▶ PROBLEM A: In the comment on decision theory, what does the writer say FDT was intended to be?
▶ PROBLEM B: Carry on the comment on decision theory, starting after its final sentence.

I saw an earlier draft of this, and hope to write an extensive response at some point. For now, the short version:
As I understand it, FDT was intended as an umbrella term for MIRI-style decision theories, which illustrated the critical points without making too many commitments. So, the vagueness of FDT was partly by design.
I think UDT is a more concrete illustration of the most important points relevant to this discussion.
The optimality notion of UDT is clear. “UDT gets the most utility” means “UDT gets the highest expected value with respect to its own prior”. This seems quite well-defined, hopefully addressing your (VII).
FDT focused on the weird logical cases, which is in fact a major part of the motivation for MIRI-style decision theory. However, UDT for single-player extensive-form games actually gets at a lot of what MIRI-style decision theory wants, without broaching the topic of logical counterfactuals or proving-your-own-action directly.
The problems which create a deep indeterminacy seem, to me, to be problems for other decision theories than FDT as well. FDT is trying to face them head-on. But there are big problems for applying EDT to agents who are physically instantiated as computer programs and can prove too much about their own actions.
This also hopefully clarifies the sense in which I don’t think the decisions pointed out in (III) are bizarre. The decisions are optimal according to the very probability distribution used to define the decision problem.
There’s a subtle point here, though, since Will describes the decision problem from an updated perspective—you already know the bomb is in front of you. So UDT “changes the problem” by evaluating “according to the prior”. From my perspective, because the very statement of the Bomb problem suggests that there were also other possible outcomes, we can rightly insist to evaluate expected utility in terms of those chances.
Perhaps this sounds like an unprincipled rejection of the Bomb problem as you state it. My principle is as follows: you should not state a decision problem without having in mind a well-specified way to predictably put agents into that scenario. Let’s call the way-you-put-agents-into-the-scenario the “construction”. We then evaluate agents on how well they deal with the construction.

▶ DATA LINES:
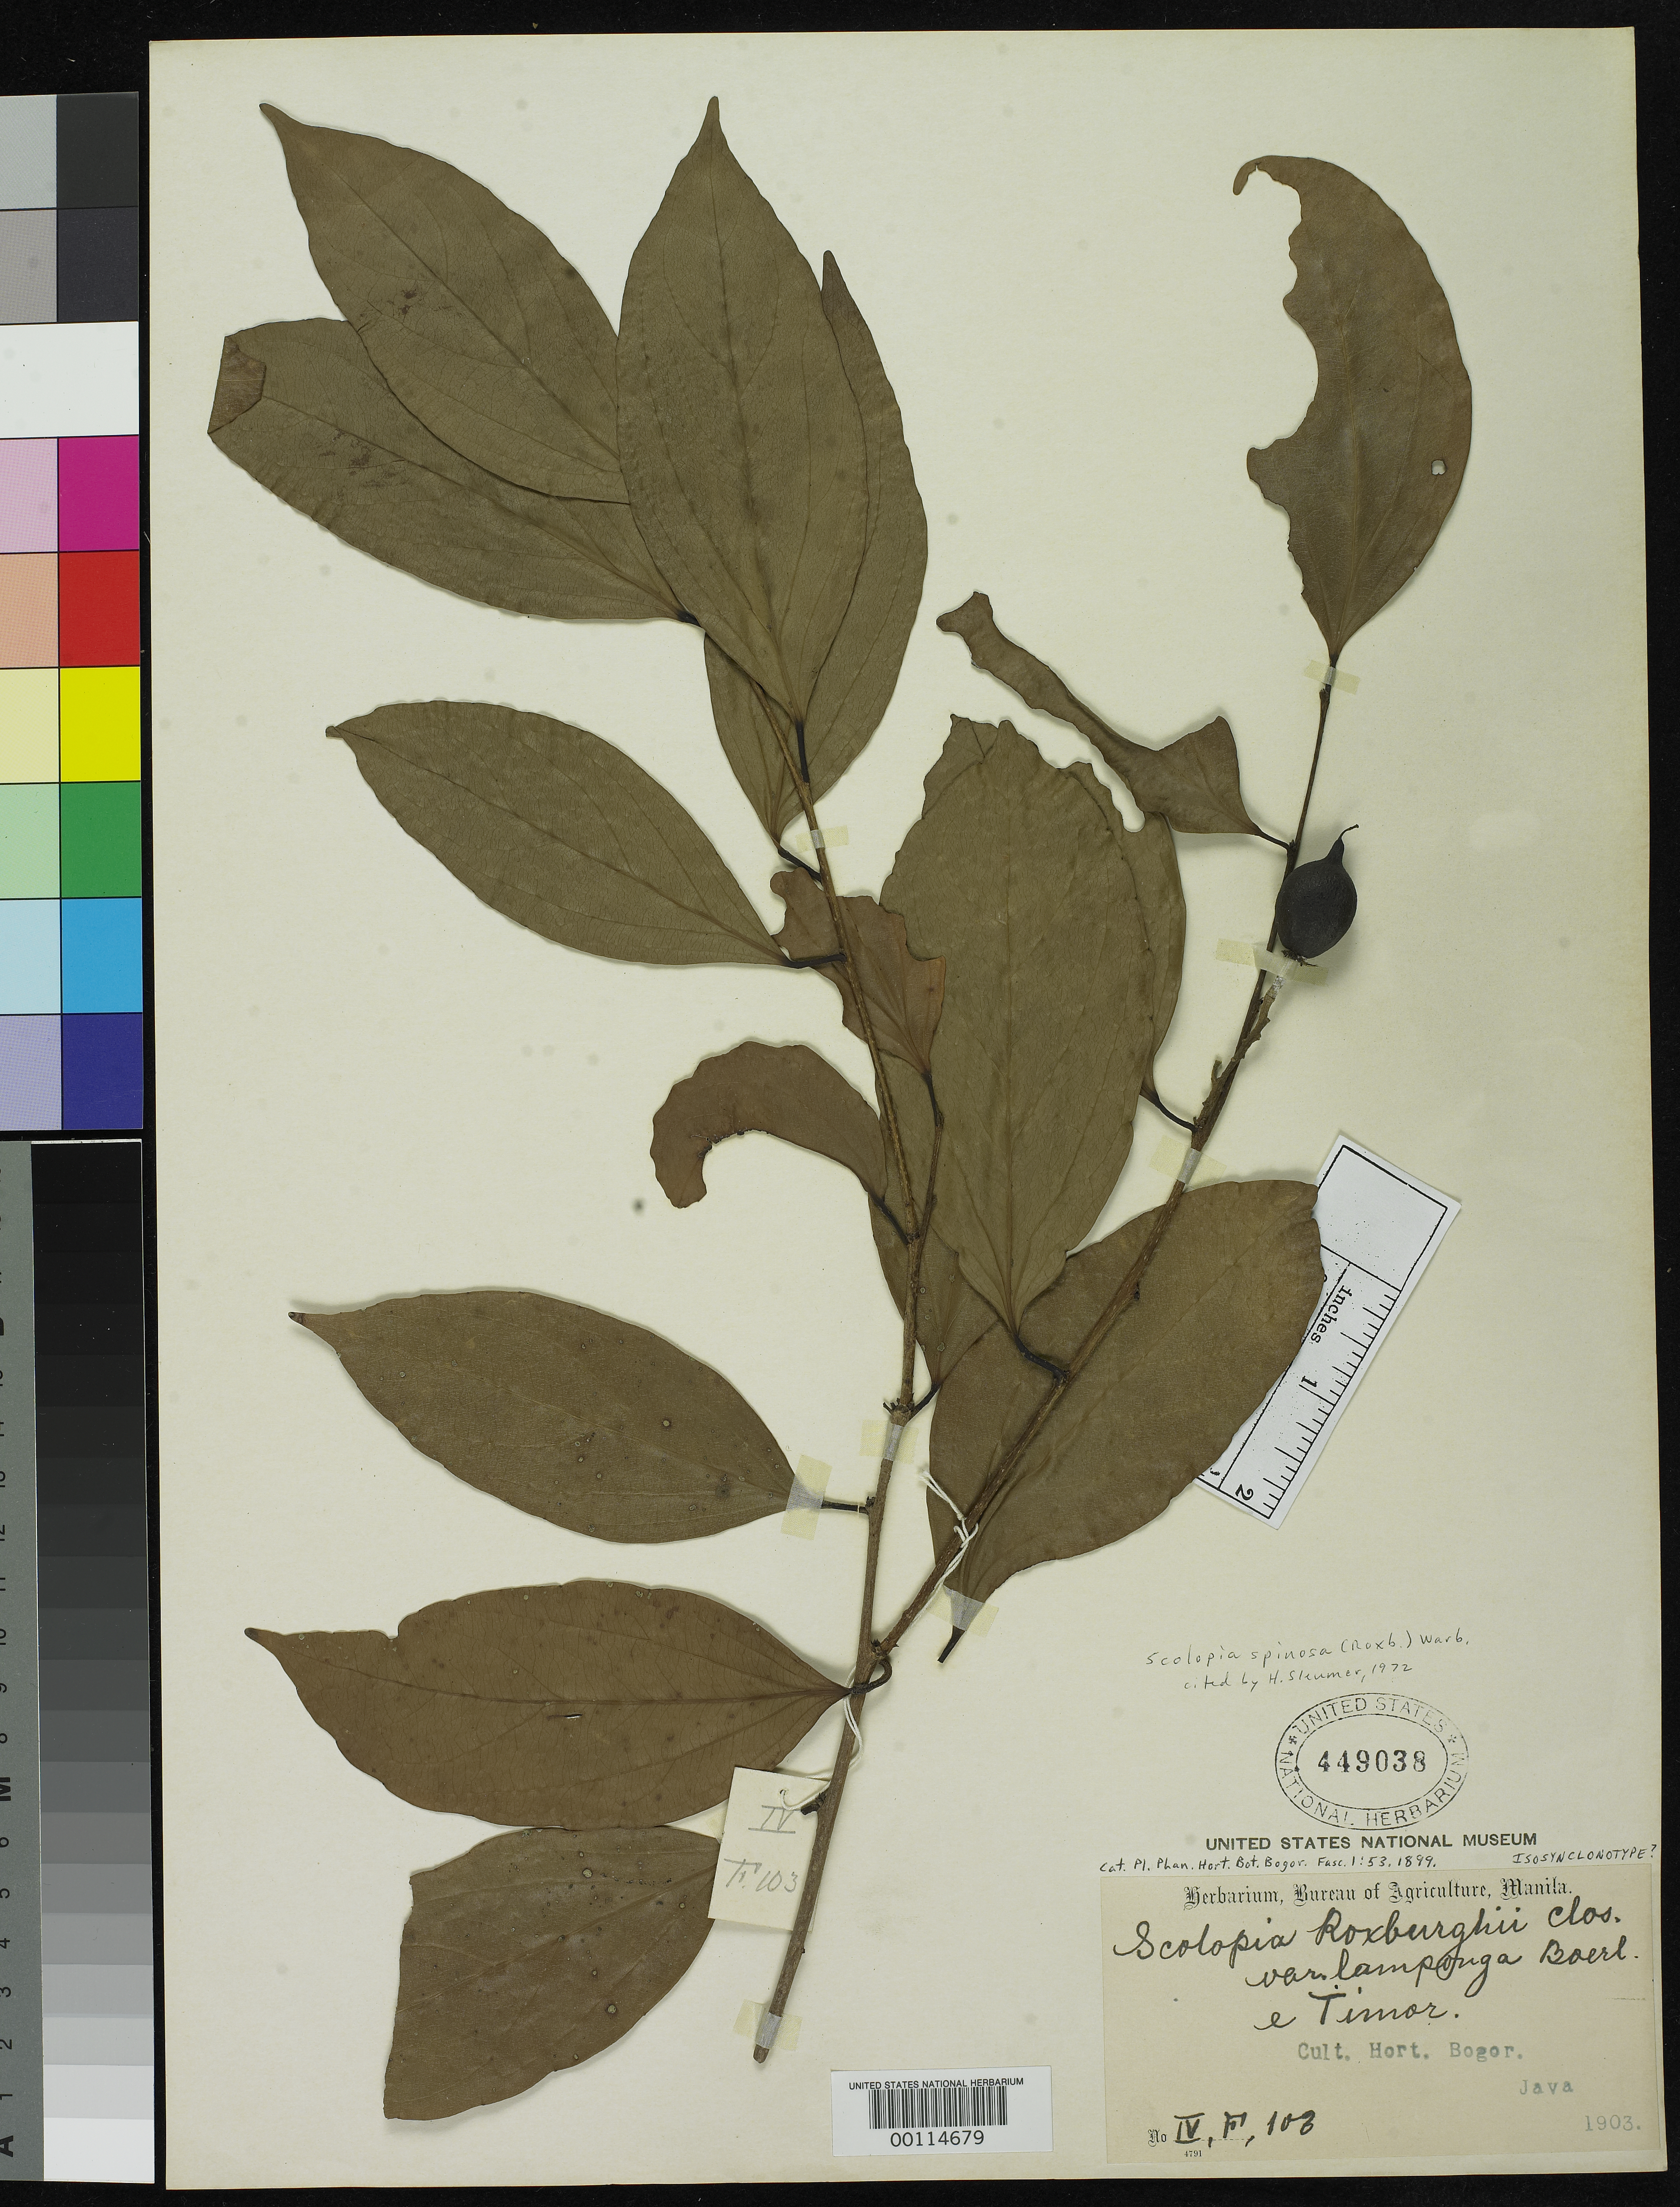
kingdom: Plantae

▶ WRITTEN REPLY A: An umbrella term for MIRI-style decision theories.

▶ WRITTEN REPLY B:
For examples like Bomb, the construction gives us the overall probability distribution—this is then used for the expected value which UDT’s optimality notion is stated in terms of.
For other examples, as discussed in Decisions are for making bad outcomes inconsistent, the construction simply breaks when you try to put certain decision theories into it. This can also be a good thing; it means the decision theory makes certain scenarios altogether impossible.
The point about “constructions” is possibly a bit subtle (and hastily made); maybe a lot of the disagreement will turn out to be there. But I do hope that the basic idea of UDT’s optimality criterion is actually clear—“evaluate expected utility of policies according to the prior”—and clarifies the situation with FDT as well.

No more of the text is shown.